I think the most likely scenario which would lead to a YES resolution is where Russia suffers a humiliating defeat on the battlefield, without necessarily a major offensive from Ukraine. This leads to a crisis within the regime, and then some form of a coup. The new regime blames everything on the corruption of the previous one, and makes concessions to Ukraine in order to guarantee its own survival.

Note that I don't see this happening any time soon.

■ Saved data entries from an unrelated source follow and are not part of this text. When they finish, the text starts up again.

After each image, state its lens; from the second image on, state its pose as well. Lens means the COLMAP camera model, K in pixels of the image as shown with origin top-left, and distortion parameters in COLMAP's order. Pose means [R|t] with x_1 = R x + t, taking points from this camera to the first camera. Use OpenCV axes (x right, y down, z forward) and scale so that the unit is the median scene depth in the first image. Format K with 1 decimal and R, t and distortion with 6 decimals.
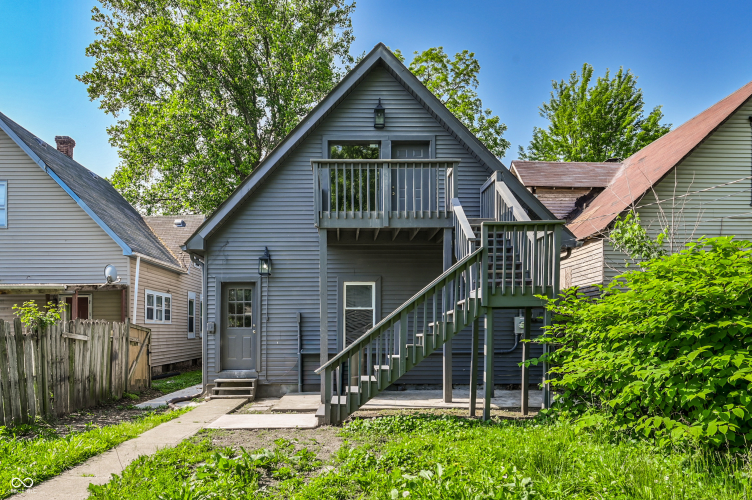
lens RADIAL K [[497.4, 0, 375.0], [0, 497.4, 330.3], [0, 0, 1]] dist [-0.003892, -0.000064]
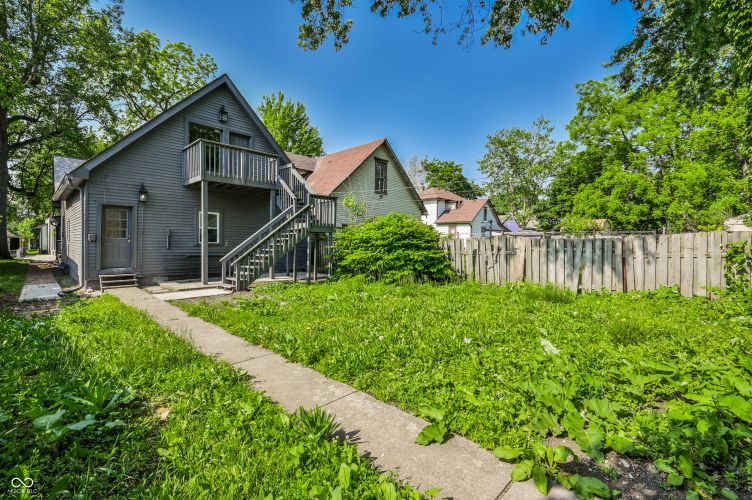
lens RADIAL K [[349.0, 0, 373.3], [0, 349.0, 243.5], [0, 0, 1]] dist [-0.003087, -0.000136]
pose [[0.691850, 0.009173, 0.721983, -0.487834], [-0.012960, 0.999916, -0.000285, 0.000730], [-0.721925, -0.009160, 0.691910, -0.197850]]
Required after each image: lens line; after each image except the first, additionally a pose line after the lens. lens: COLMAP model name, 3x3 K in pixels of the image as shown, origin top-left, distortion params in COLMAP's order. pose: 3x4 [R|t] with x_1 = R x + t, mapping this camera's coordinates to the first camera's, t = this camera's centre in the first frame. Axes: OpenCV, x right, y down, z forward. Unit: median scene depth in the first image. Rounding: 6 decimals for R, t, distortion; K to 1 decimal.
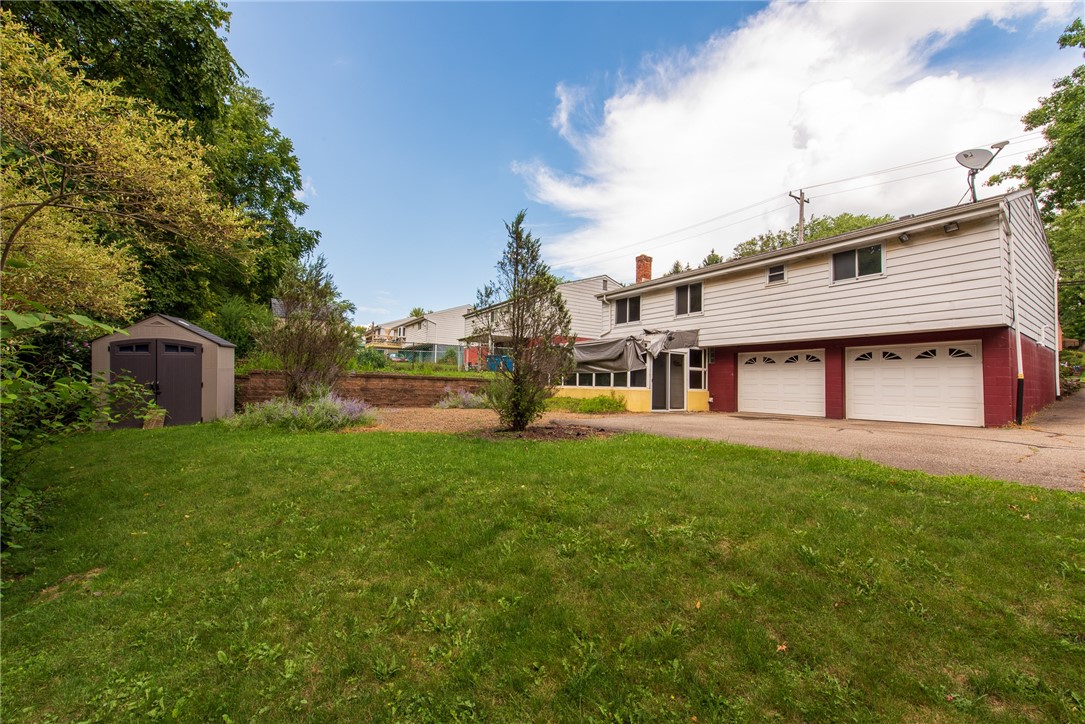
lens RADIAL K [[432.8, 0, 548.5], [0, 432.8, 367.3], [0, 0, 1]] dist [0.021387, -0.011502]
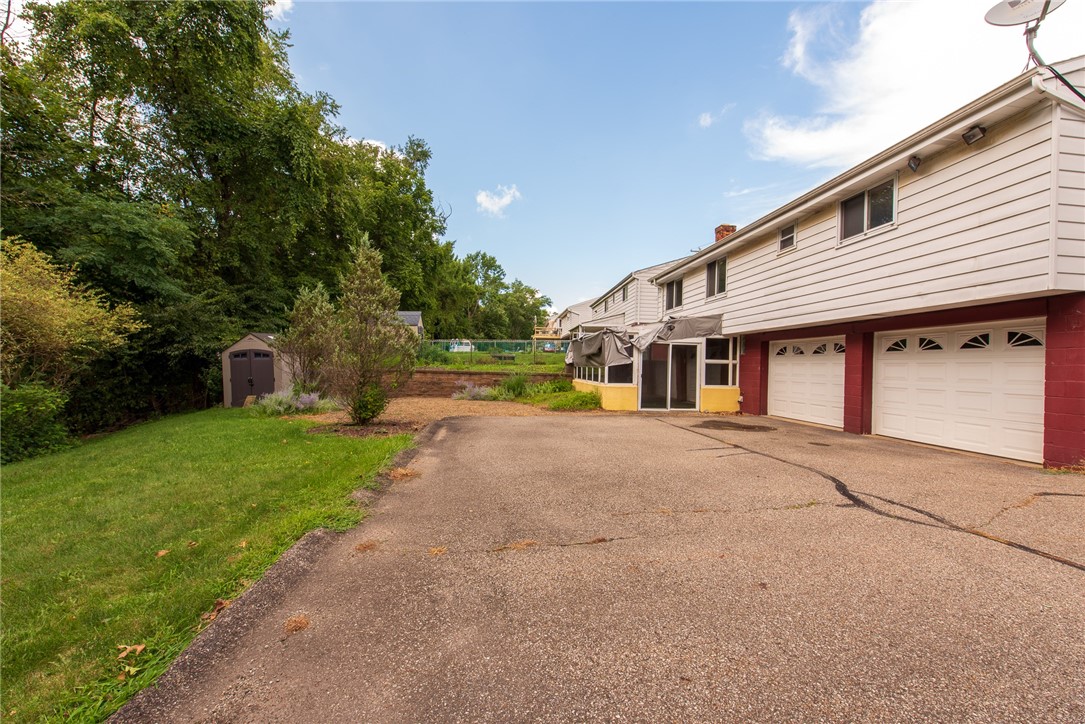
lens RADIAL K [[432.8, 0, 548.5], [0, 432.8, 367.3], [0, 0, 1]] dist [0.021387, -0.011502]
pose [[0.871857, -0.001982, -0.489756, 0.484546], [0.020081, 0.999296, 0.031703, -0.019107], [0.489348, -0.037476, 0.871283, 0.114929]]
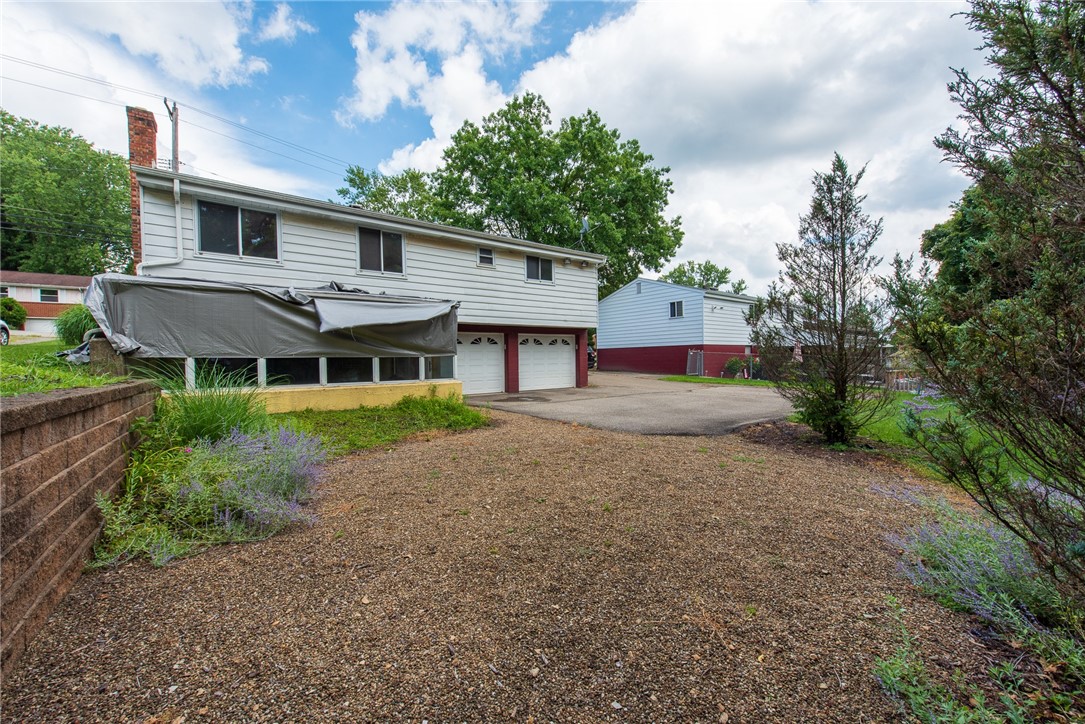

This would require the war continuing for another few years, past the point where Russians really start to feel the pain.

Never

@AlexKislenko dunno, looks like the pendulum might be swinging back in Ukraine's favour

@RemNi I donโ€™t believe it

Propaganda is working

@AlexKislenko possibly, guess we'll find out

of course, there's only propaganda from the West. russia is lucky that it only has free media with the truth as only priority. Remember how NTV used to spread propaganda, but then putin just took over the company and put his guys that would make sure that only the truth is allowed?

This is sarcasm right?

Can't even tell these days

Of course not sarcasm. Just look at Alex's picture; such a kind and honest face. That's the result of years of truth and positive energy coming from sincere and kind-hearted journalists like Solovyov. Putin prices truth so high, that he even had to suppress his deeply rooted humanism and order the killing of some journalists spreading propaganda

Swinging back in Ukraine's favour? How so?

Go truth yourself. NTV turned into shit, just like everything else touched by corrupting hand of that Shit-Midas.